● Work instruction
Leaving out all pictures, retype the records exactly.

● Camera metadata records
--- START ---
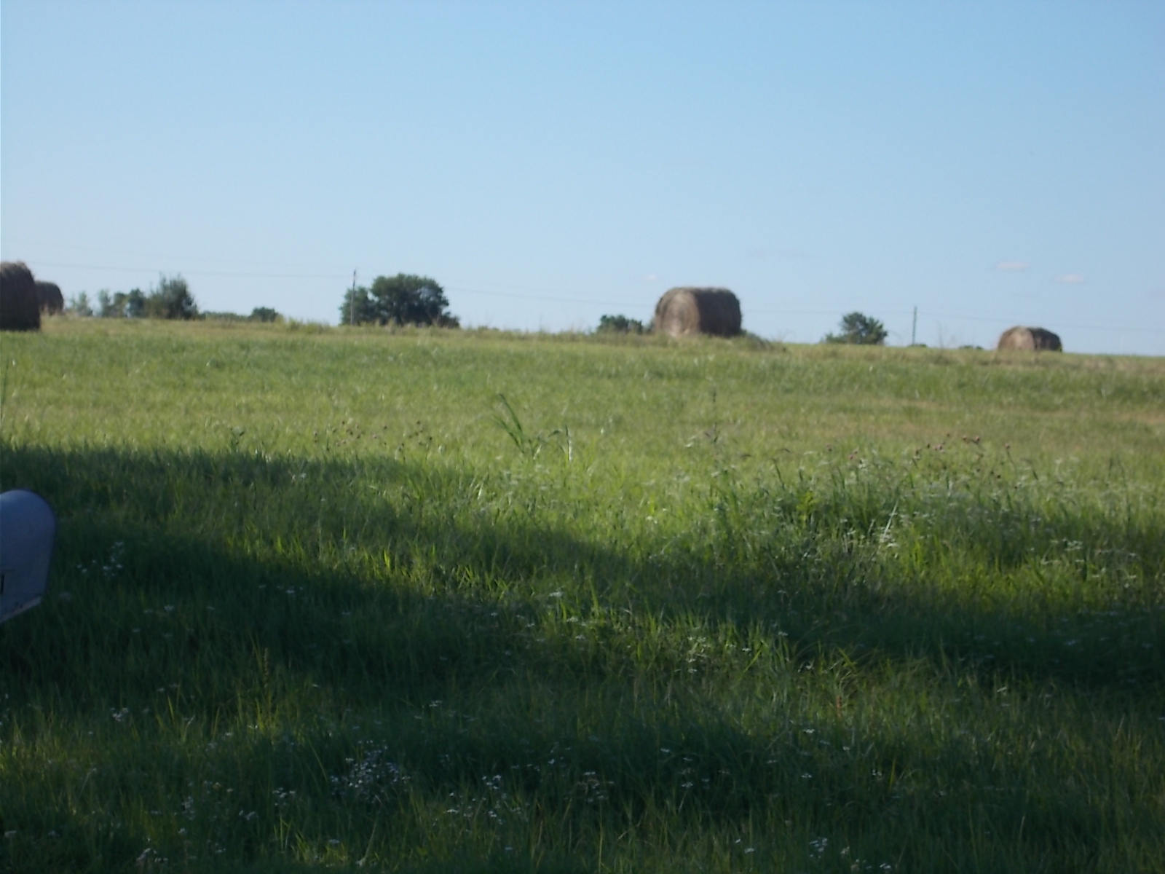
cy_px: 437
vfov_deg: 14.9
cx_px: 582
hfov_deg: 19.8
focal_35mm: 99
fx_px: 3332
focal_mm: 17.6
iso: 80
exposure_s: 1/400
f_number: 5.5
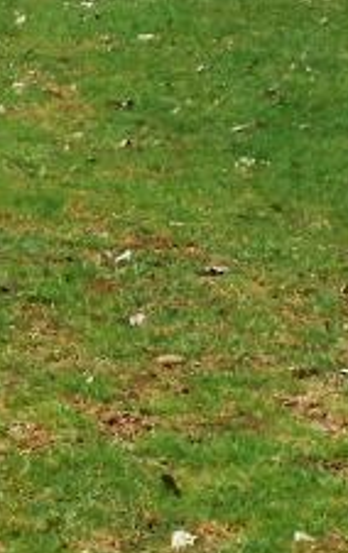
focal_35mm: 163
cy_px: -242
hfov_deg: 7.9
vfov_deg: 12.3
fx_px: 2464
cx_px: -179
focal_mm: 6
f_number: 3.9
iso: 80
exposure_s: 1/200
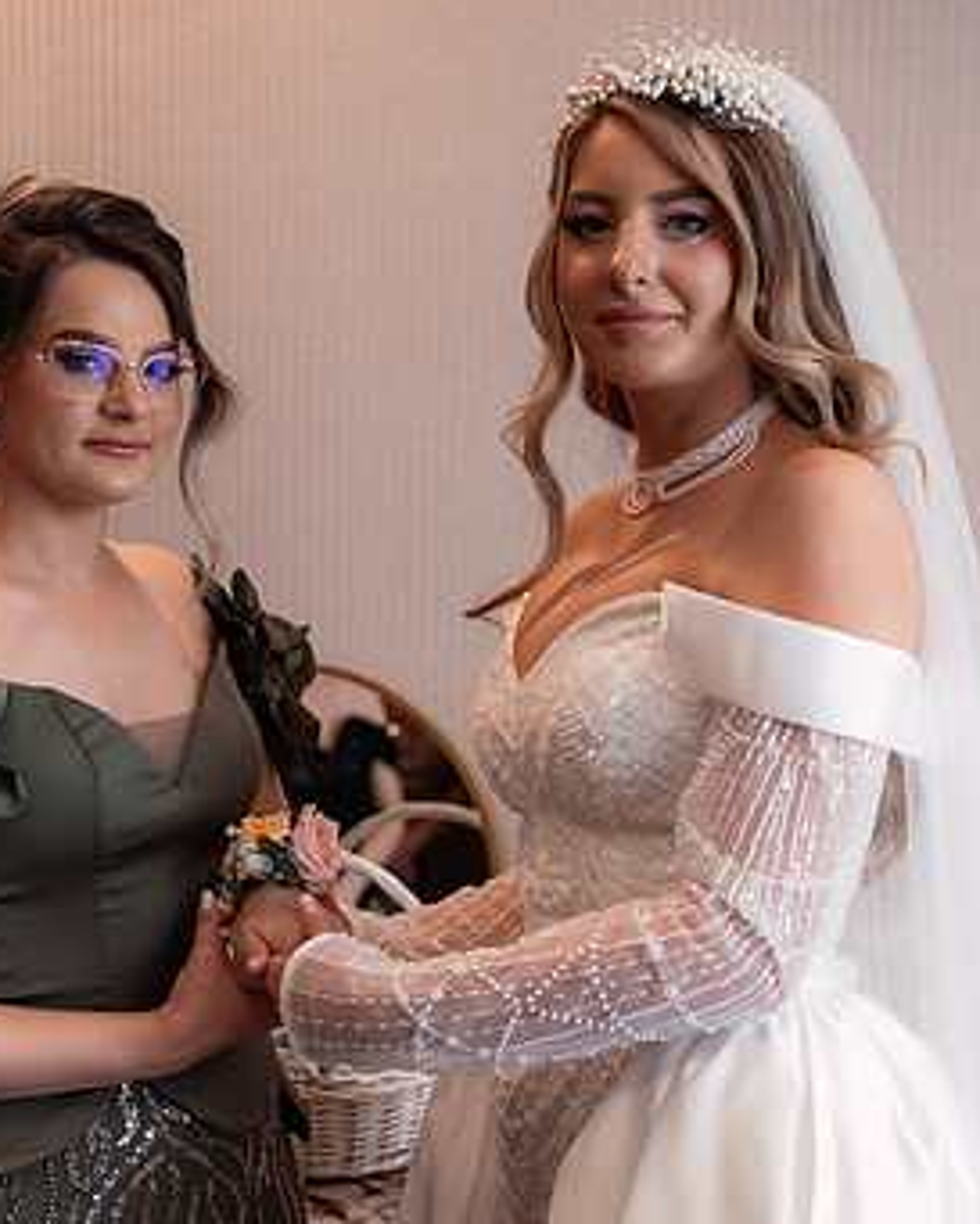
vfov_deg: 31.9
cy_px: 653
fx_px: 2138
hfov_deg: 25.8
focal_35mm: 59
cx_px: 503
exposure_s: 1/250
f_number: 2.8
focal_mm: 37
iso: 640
--- END ---
● Task result
cy_px: 437
vfov_deg: 14.9
cx_px: 582
hfov_deg: 19.8
focal_35mm: 99
fx_px: 3332
focal_mm: 17.6
iso: 80
exposure_s: 1/400
f_number: 5.5
focal_35mm: 163
cy_px: -242
hfov_deg: 7.9
vfov_deg: 12.3
fx_px: 2464
cx_px: -179
focal_mm: 6
f_number: 3.9
iso: 80
exposure_s: 1/200
vfov_deg: 31.9
cy_px: 653
fx_px: 2138
hfov_deg: 25.8
focal_35mm: 59
cx_px: 503
exposure_s: 1/250
f_number: 2.8
focal_mm: 37
iso: 640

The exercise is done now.